If there is one thing that can be said of Islamist groups, or any extremist group that claims a divine mandate, it is that they are sincere and acting in earnest. To put it another way, they mean business and should be respected and treated with caution.
Anyone who believes his or her God commands him or her to secure devotion by any means is not likely to participate in a lot of give-and-take or diplomatic aplomb. That would entail a weakening of the divine mandate under which they operate. A soldier of God will not concede this at any cost.
The Times can be counted upon to take its usual position: If it’s bad for America, they love it. This isn’t much of a surprise to those of us who read it.

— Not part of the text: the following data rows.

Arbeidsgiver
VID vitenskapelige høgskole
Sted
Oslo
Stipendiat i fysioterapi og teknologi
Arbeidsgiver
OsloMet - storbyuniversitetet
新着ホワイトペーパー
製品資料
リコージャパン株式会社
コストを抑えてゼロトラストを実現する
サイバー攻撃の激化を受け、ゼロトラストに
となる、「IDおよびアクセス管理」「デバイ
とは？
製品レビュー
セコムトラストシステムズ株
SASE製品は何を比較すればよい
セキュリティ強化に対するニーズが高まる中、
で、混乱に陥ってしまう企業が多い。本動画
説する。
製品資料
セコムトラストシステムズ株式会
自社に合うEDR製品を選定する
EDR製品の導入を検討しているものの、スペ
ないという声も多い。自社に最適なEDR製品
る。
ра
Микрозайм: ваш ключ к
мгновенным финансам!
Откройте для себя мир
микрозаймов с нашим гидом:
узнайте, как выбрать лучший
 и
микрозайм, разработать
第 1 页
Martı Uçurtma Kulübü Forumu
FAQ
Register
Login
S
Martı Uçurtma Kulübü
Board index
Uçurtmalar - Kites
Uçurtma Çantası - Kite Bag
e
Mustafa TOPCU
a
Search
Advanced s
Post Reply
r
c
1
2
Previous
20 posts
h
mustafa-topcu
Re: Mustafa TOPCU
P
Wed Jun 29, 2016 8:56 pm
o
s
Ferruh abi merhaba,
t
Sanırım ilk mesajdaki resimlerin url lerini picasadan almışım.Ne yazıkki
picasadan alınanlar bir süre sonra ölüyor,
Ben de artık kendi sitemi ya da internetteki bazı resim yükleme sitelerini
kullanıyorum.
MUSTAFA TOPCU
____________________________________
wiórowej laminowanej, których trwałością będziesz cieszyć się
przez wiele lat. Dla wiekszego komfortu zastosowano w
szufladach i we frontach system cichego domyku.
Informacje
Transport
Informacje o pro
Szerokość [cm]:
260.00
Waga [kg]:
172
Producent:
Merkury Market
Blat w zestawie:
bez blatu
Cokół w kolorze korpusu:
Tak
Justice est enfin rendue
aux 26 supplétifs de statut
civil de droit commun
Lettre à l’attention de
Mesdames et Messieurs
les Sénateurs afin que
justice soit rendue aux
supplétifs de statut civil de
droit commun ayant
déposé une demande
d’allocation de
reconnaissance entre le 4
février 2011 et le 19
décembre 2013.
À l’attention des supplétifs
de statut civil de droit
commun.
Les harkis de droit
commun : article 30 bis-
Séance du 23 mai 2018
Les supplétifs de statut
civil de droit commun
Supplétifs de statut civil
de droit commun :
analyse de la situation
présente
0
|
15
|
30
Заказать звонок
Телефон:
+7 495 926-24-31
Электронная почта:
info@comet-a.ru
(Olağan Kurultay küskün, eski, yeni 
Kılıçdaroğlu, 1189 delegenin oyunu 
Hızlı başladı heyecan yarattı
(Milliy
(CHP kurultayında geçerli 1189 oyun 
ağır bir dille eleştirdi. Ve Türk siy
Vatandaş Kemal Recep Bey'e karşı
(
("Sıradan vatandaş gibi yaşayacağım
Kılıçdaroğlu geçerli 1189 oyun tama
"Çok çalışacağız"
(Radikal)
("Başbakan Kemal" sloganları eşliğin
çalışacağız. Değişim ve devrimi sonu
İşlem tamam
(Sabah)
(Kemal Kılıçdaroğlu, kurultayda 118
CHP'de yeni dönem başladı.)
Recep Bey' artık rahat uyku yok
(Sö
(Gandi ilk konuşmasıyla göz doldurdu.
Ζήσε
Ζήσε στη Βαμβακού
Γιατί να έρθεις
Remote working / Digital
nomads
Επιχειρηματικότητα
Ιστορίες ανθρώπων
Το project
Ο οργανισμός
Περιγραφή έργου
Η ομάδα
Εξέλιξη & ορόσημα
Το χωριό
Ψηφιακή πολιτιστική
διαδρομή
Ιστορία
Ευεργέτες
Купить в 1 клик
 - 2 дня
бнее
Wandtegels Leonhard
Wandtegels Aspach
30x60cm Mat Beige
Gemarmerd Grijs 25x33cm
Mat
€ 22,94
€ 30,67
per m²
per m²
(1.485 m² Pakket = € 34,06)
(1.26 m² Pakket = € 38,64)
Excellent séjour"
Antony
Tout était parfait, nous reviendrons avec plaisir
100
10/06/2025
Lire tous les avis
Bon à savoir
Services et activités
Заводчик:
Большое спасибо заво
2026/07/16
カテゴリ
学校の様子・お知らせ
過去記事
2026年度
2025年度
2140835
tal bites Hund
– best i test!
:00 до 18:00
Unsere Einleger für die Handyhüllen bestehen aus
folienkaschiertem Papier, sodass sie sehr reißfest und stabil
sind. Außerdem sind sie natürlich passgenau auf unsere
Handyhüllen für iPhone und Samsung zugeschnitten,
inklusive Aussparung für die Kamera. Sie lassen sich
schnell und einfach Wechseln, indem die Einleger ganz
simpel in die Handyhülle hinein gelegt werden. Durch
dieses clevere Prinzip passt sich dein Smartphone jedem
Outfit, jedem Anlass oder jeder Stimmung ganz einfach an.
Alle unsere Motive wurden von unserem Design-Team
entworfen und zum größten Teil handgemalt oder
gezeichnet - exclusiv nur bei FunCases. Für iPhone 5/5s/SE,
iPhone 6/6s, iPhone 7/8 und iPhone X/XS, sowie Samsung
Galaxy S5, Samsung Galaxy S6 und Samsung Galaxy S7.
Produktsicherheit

What surprises me is the brazenness with which it also throws the interests of the ordinary people of the region under the bus as well.
What was the No. 1 fear of those who didn’t support the Muslim Brotherhood in the Egyptian elections? Religious oppression. Why is the Egyptian military counsel withholding power from the new government? The same reason.
How many people are being killed across the region due to our seeming inability to distinguish friend from foe? Go ask the Iranians we abandoned in 2009 or the Syrians being massacred today.
The Times was swift to laud this so-called Arab Spring as hope and change. I wonder who they’ll endorse for president.
Joshua Fonzi is a microbiology and cell science and entomology and nematology senior at UF. His column appears on Thursdays.